The main objective in this disease, especially in patients with late diagnosis, is to minimize the damage of arthropathy, trying to reduce the accumulation of HGA in tissues. Dietary restriction has conflicting results in studies and seems to be more useful in patients diagnosed in childhood [21,22,23]. Vitamin C is used to modify the urinary excretion of HGA and can reduce the binding of this pigment to tissues [22,23,24]. The role of Nitisinone could be important in reducing the production of HGA and is being investigated [7, 25,26,27,28]. Currently, the basis of treatment is an early diagnosis, symptomatic treatment, physical measures and in cases with advanced arthropathy surgical replacement or arthroscopic treatment [15, 29].

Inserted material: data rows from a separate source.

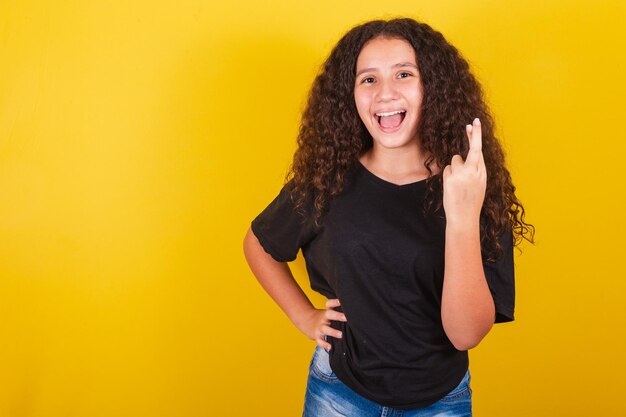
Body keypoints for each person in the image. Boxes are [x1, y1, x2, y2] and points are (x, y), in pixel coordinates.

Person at [243, 17, 534, 417]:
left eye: (404, 74)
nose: (385, 93)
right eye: (368, 79)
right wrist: (304, 316)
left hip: (440, 402)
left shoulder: (471, 183)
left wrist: (463, 216)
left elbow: (465, 334)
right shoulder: (327, 179)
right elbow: (260, 245)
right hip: (337, 392)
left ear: (432, 86)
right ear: (350, 94)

As we have previously commented, the majority of articles on musculoskeletal involvement focus on the surgical approach, since ochronotic arthropathy is sometimes diagnosed intraoperatively or because it is the only treatment in most cases when the damage is advanced. This and the poor efficacy of medical treatment in most cases could be the reasons that could explain why most articles focus more on the surgical approach. In the most recent articles on ochronotic arthropathy, Wu et al. conducted a very comprehensive review of the literature on the musculoskeletal manifestations of the disease, in the form of early arthropathy, tendinopathy, and osteopenia/osteoporosis [30]. This article makes a similar approach to our case since it focuses on musculoskeletal involvement and reviews the literature on the types of involvement (joint, tendon, and bone mineral density) and the evidence that exists in medical treatment. In another article from the same year, Couto et al. comment on a case that is relatively frequently described in the literature, the intraoperative diagnosis of ochronotic arthropathy, a pathology that produces early arthropathy in these patients [31]. We believe that our case is of interest because it is a rare disease presented in two patients who are first-degree relatives, finding few cases in the literature since most of them are unique clinical cases due to the low prevalence. In both cases, a late diagnosis was made (in no case in childhood), which despite the fact that the response to medical treatment is not usually effective, could have required an earlier arthroscopic or surgical procedure.

In one of the cases, the diagnosis is made by joint involvement, as described above, in weight-bearing joints, in its case of axial predominance, knees and hips. In the second case, the diagnosis is suspected when presenting osteoporosis with associated arthropathy and the family history of her brother, so the study of this disease is carried out. Therefore, it is of interest because in both cases, the musculoskeletal involvement is described, being different in both cases (in one of them it has required surgical intervention and in the other it is evaluated for the future) and also they present other types of manifestations, such as cardiac valve and ocular involvement. Tendon involvement is not described in any of the cases. Despite the fact that medical treatment options are limited, since they cause a delay in the progression of the disease, early diagnosis is important for the surgical evaluation in earlier stages if necessary.